Note: We have updated our tests, so this information is here for reference only.

To ensure that the output of this package matches the output of the previous Ruby-based package, we have a couple of testing scripts to run.

First, ensure that Ruby is installed (versions between 2.7 and 2.5). You may want to use asdf to manage your Ruby versions.

Next, install the sciolyff-duosmium gem by cloning the sciolyff-ruby repo.

git clone https://github.com/Duosmium/sciolyff-ruby.git
cd sciolyff-ruby
gem build sciolyff.gemspec
gem install sciolyff-duosmium-0.13.1.gem

You will also need to install psych 3.3.2.

gem install psych -v 3.3.2

Get the latest data files by cloning the duosmium repository in the same parent folder as this current repository (sciolyff). The duosmium- directory should be accessible from this current directory by moving one layer up (../duosmium).

git clone https://github.com/Duosmium/duosmium.git

You are now ready to generate the test files. Create new directories to place the generated json files.

mkdir compare/js
mkdir compare/ruby

To generate files:

node compare/generateJs.js
ruby compare/generateRuby.rb

When running the Ruby script, you may see the following error:

sciolyff-duosmium-0.13.1/lib/sciolyff/interpreter.rb:20:in `initialize': uninitialized constant SciolyFF::Interpreter::Psych (NameError)

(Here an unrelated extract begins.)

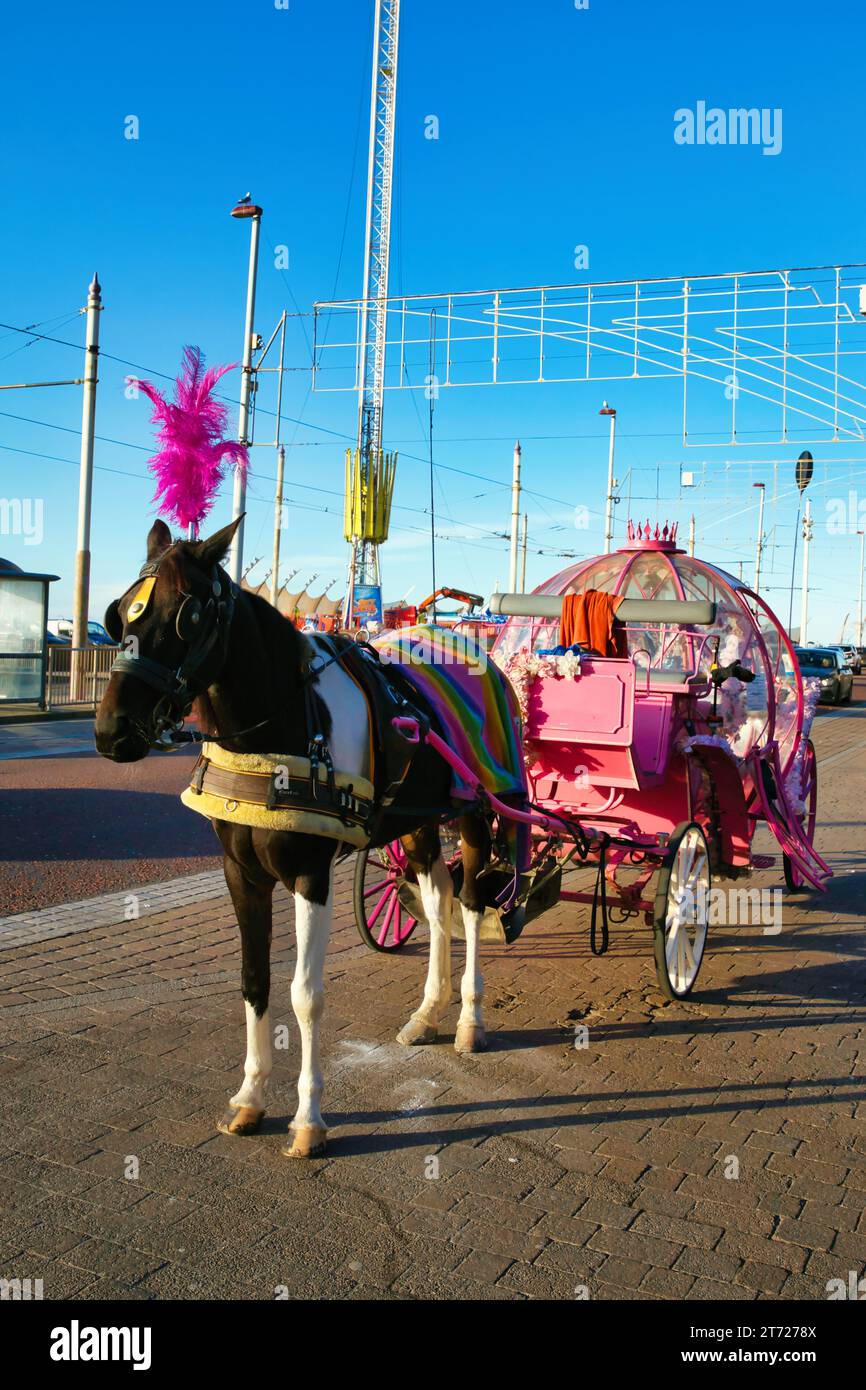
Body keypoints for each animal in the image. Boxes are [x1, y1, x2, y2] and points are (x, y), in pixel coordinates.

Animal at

If this occurs, you'll need to manually patch the interpreter.rb file. Navigate to the full path displayed in the error message and add the following lines to the file:

  # ...
  require 'sciolyff/interpreter/track'

+ require 'psych'
+ require 'date'

  attr_reader :tournament, :events, :teams, :placings, :penalties, :tracks

  def initialize(rep)
      if rep.instance_of? String
  # ...

After the test files have been generated, run the following script to compare results:

node compare/compare.js

Any files containing differences will be printed to the console. If such files exist, you'll need to manually inspect them. Use a service like Diffchecker to compare the two files and find where exactly they differ.